To be fair, Jesse Norman and Janan Ganesh, the authors of a new pamphlet, Compassionate Conservatism: What It Is, Why We Need It, from the Cameroonian thinktank Policy Exchange, take pains to distance themselves from the US experience. But in attempting to describe their own view of what the phrase means, their overriding desire to prove they have come up with something new and interesting leads them to make a number of serious logical errors.

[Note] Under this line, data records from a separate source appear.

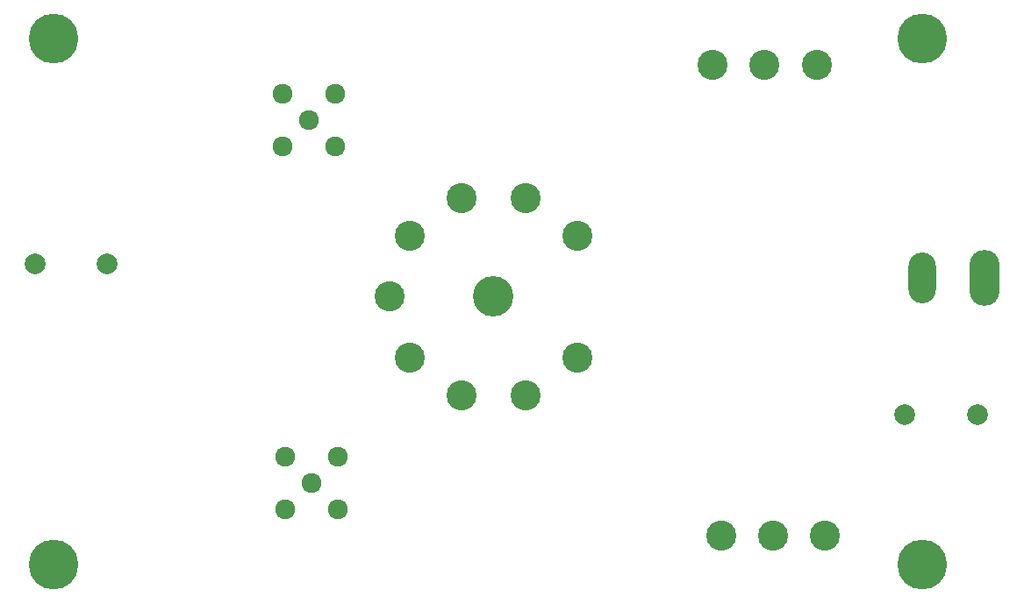
<source format=gbs>
G04 #@! TF.FileFunction,Soldermask,Bot*
%FSLAX46Y46*%
G04 Gerber Fmt 4.6, Leading zero omitted, Abs format (unit mm)*
G04 Created by KiCad (PCBNEW 4.0.7-e2-6376~58~ubuntu16.04.1) date Sat Jul 28 00:22:21 2018*
%MOMM*%
%LPD*%
G01*
G04 APERTURE LIST*
%ADD10C,0.100000*%
%ADD11O,2.900000X5.400000*%
%ADD12O,2.650000X4.900000*%
%ADD13C,1.924000*%
%ADD14C,2.900000*%
%ADD15C,2.899360*%
%ADD16C,3.897580*%
%ADD17C,2.000000*%
%ADD18C,4.800000*%
%ADD19C,1.100000*%
G04 APERTURE END LIST*
D10*
D11*
X201580000Y-117094000D03*
D12*
X195580000Y-117094000D03*
D13*
X134112000Y-139446000D03*
X139192000Y-139446000D03*
X136652000Y-136906000D03*
X139192000Y-134366000D03*
X134112000Y-134366000D03*
X133858000Y-104394000D03*
X138938000Y-104394000D03*
X138938000Y-99314000D03*
X133858000Y-99314000D03*
X136398000Y-101854000D03*
D14*
X181182000Y-141986000D03*
X176182000Y-141986000D03*
X186182000Y-141986000D03*
X180340000Y-96520000D03*
X185340000Y-96520000D03*
X175340000Y-96520000D03*
D15*
X162267900Y-124749560D03*
X157264100Y-128381760D03*
X151091900Y-128381760D03*
X146088100Y-124749560D03*
X144178020Y-118872000D03*
X146088100Y-112994440D03*
X151091900Y-109362240D03*
X157264100Y-109362240D03*
X162267900Y-112994440D03*
D16*
X154178000Y-118872000D03*
D17*
X109910000Y-115705000D03*
X116910000Y-115705000D03*
X193858000Y-130302000D03*
X200858000Y-130302000D03*
D18*
X195580000Y-144780000D03*
D19*
X197230000Y-144780000D03*
X196746726Y-145946726D03*
X195580000Y-146430000D03*
X194413274Y-145946726D03*
X193930000Y-144780000D03*
X194413274Y-143613274D03*
X195580000Y-143130000D03*
X196746726Y-143613274D03*
D18*
X195580000Y-93980000D03*
D19*
X197230000Y-93980000D03*
X196746726Y-95146726D03*
X195580000Y-95630000D03*
X194413274Y-95146726D03*
X193930000Y-93980000D03*
X194413274Y-92813274D03*
X195580000Y-92330000D03*
X196746726Y-92813274D03*
D18*
X111760000Y-144780000D03*
D19*
X113410000Y-144780000D03*
X112926726Y-145946726D03*
X111760000Y-146430000D03*
X110593274Y-145946726D03*
X110110000Y-144780000D03*
X110593274Y-143613274D03*
X111760000Y-143130000D03*
X112926726Y-143613274D03*
D18*
X111760000Y-93980000D03*
D19*
X113410000Y-93980000D03*
X112926726Y-95146726D03*
X111760000Y-95630000D03*
X110593274Y-95146726D03*
X110110000Y-93980000D03*
X110593274Y-92813274D03*
X111760000Y-92330000D03*
X112926726Y-92813274D03*
M02*

</source>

They begin with the premise that the state is failing. Using some dodgy economics, they say that, because a lot of what the state does is highly people-intensive, productivity gains cannot be achieved and the system must collapse from its own contradictions, citing recent figures which show that NHS productivity is falling. But the experience of the NHS in the last decade points to an entirely different conclusion. Productivity used to be higher; indeed the highest in Europe, but that didn’t mean the service was acceptable, because it was severely rationed due to lack of resources. More money has raised standards for the patient; the challenge now is to raise productivity again to improve things even further. That’s what the latest reforms are about.

Back to the book, and after embarking on a quasi-philosophical discussion of the relationship between citizen and state, Norman and Ganesh then come to their fundamental point. We need a more ‘connected society’, they say, where people are linked to each other more strongly through horizontal bonds, and have a greater sense of identity, culture, belonging and motivation through shared experiences of ‘intermediate institutions’ such as clubs, associations and even operating in the same markets.

So far, so good. But they go on to say that the state prevents this from happening by ‘disrupting the voluntary bonds between people, linking them upwards to government rather than sideways to each other,’ with a clear implication that the institutions required to make up the fabric of their connected society are being crowded out by the state.

Wrong again. The authors ignore the blindingly obvious point that what brings many people together in this country, among other things, is our state institutions. Whether it’s a general fondness for the NHS or other national establishments, or a specific affection for the school or hospital in their community, or the sense of identity that comes from a public sector workplace, to imply that the state acts against a sense of identity that comes from institutions is simply wrong.

What comes next is even more absurd. The authors propose a ‘state audit’ that would ‘force us to reconsider limits of personal and local responsibility’. There are strong hints that this could include cutting healthcare to people who are ill because of their lifestyles, and giving communities more responsibility for their own education and welfare policies, even though they admit that this ‘inevitably means different outcomes for different people’.

And so we have it. Cameroonian ComCon is no more than a pathological distrust of the state to the point of encouraging people to opt-out of it and never mind the consequences. I feel we’ve been here before.